Es difícil no ver en esto una política de proteccionismo europeo: no mediante cuotas explícitas, sino mediante criterios de soberanía, seguridad y resiliencia que, de facto, favorecen a proveedores con anclaje europeo. La pregunta clave es si esta estrategia se convertirá en una palanca de competitividad generando escala y atrayendo inversión o en una versión sofisticada de proteccionismo que encarezca el acceso a tecnología de punta.

Von der Leyen, Draghi y la geopolítica de la IA

La Comisión Von der Leyen ha sido la más ambiciosa en regulación digital de la historia de la UE, pero también la primera en asumir que sin capacidad industrial no hay soberanía real. Encargar el informe a Mario Draghi fue un síntoma de ese diagnóstico: hacía falta un relato económico fuerte que justificara pasar de “Europa como regulador del mundo” a “Europa como actor con activos propios”.

El informe Draghi pide inversiones del orden del 4–5% del PIB anual en competitividad, con foco explícito en infraestructuras digitales, computación de alto rendimiento e IA, y reclama reducir la dependencia de proveedores no europeos en tecnologías críticas. El Cloud and AI Development Act encaja casi palabra por palabra en esa agenda: un marco único para centros de datos, cloud y IA que reduzca la sobredependencia de hyperscalers extranjeros.

Desde una perspectiva geopolítica, el mensaje que envía Bruselas es doble: hacia fuera, que la UE no quiere ser solo el regulador global de la IA, sino también un polo de infraestructura y talento; hacia dentro, que las reglas se van a suavizar en su aplicación (Digital Omnibus) justo cuando se refuerzan en lo estratégico (soberanía tecnológica).

Calendario y ventana de oportunidad

En el plano temporal, el Digital Omnibus fue propuesto en noviembre de 2025 y se espera su adopción hacia finales de 2026, con efectos graduales a partir de 2027–2028, en paralelo a la plena aplicación de las obligaciones de alto riesgo del AI Act. El European Technological Sovereignty Package entra ahora en la fase clásica de negociación entre Parlamento y Consejo, por lo que sus reglamentos (Chips 2.0 y CADA) difícilmente serán aplicables antes de la segunda mitad de la década.

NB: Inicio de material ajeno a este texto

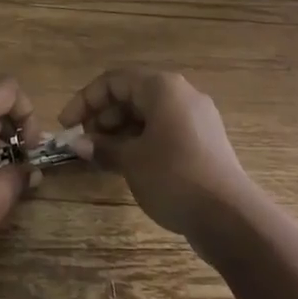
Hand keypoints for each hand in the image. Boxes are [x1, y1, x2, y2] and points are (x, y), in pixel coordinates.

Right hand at [60, 70, 257, 240]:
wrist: (231, 217)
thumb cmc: (174, 176)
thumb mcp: (132, 161)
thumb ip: (103, 147)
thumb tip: (77, 144)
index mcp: (162, 86)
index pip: (114, 80)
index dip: (85, 100)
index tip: (66, 125)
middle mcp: (181, 94)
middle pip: (132, 95)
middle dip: (103, 117)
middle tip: (84, 144)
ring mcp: (196, 118)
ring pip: (148, 115)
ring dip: (121, 132)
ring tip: (102, 157)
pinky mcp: (204, 142)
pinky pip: (164, 131)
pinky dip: (142, 142)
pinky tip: (128, 166)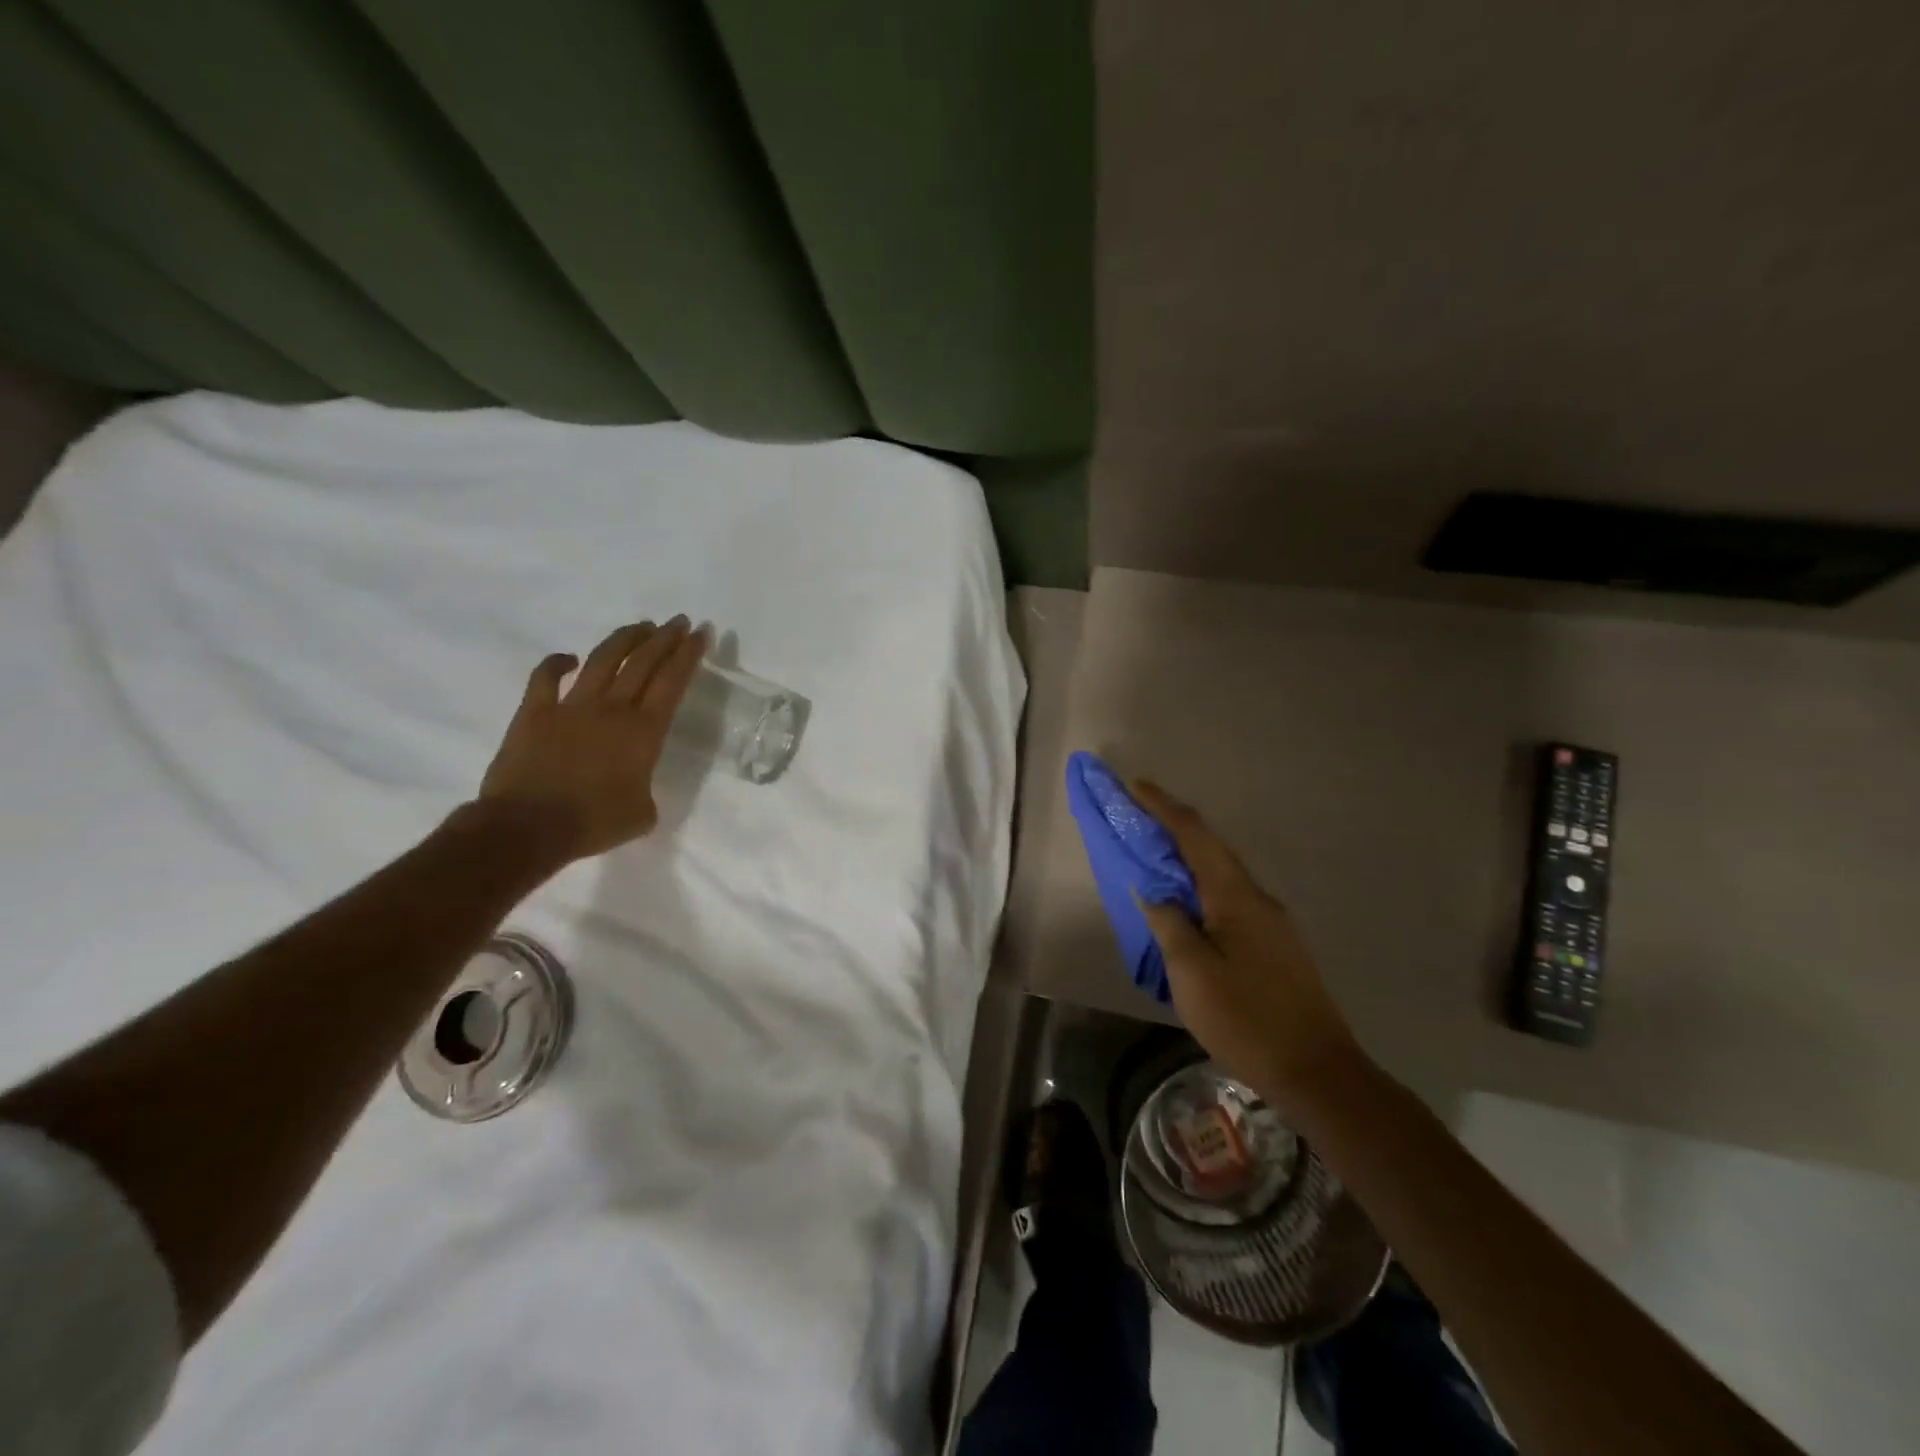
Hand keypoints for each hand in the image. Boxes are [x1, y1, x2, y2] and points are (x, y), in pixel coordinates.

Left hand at [478, 618, 707, 861]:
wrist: (527, 827)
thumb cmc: (592, 823)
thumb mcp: (641, 815)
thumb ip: (645, 791)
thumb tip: (637, 786)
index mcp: (643, 732)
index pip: (672, 682)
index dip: (688, 655)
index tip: (700, 634)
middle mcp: (612, 709)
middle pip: (643, 663)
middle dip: (665, 638)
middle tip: (679, 621)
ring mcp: (571, 707)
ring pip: (603, 660)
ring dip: (625, 639)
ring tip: (641, 626)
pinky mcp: (534, 712)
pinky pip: (545, 677)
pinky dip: (557, 663)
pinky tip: (569, 657)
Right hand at [1130, 780, 1362, 1109]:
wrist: (1317, 1072)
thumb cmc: (1246, 1018)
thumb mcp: (1192, 972)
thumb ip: (1169, 923)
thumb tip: (1155, 892)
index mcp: (1235, 896)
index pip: (1195, 836)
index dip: (1163, 807)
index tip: (1135, 786)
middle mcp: (1257, 898)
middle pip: (1210, 849)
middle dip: (1172, 829)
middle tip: (1136, 820)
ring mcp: (1271, 922)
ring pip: (1221, 876)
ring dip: (1187, 860)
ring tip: (1153, 860)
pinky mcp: (1275, 946)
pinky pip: (1229, 901)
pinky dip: (1201, 889)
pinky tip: (1186, 909)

Para empresas tecnológicas, consultoras de IA y proveedores de infraestructura, esto abre una ventana de planificación de varios años: tiempo suficiente para reposicionar cadenas de suministro, revisar acuerdos de cloud, diseñar arquitecturas “soberanas” para casos de uso críticos y, sobre todo, decidir si su apuesta de medio plazo es estar “dentro” de esta nueva Europa que quiere producir además de regular, o seguir viéndola solo como un mercado complejo al que vender desde fuera.

En última instancia, lo que está en juego no es solo quién presta el próximo contrato de nube a una administración, sino si Europa consigue o no transformar su potencia normativa en poder económico real en la era de la inteligencia artificial.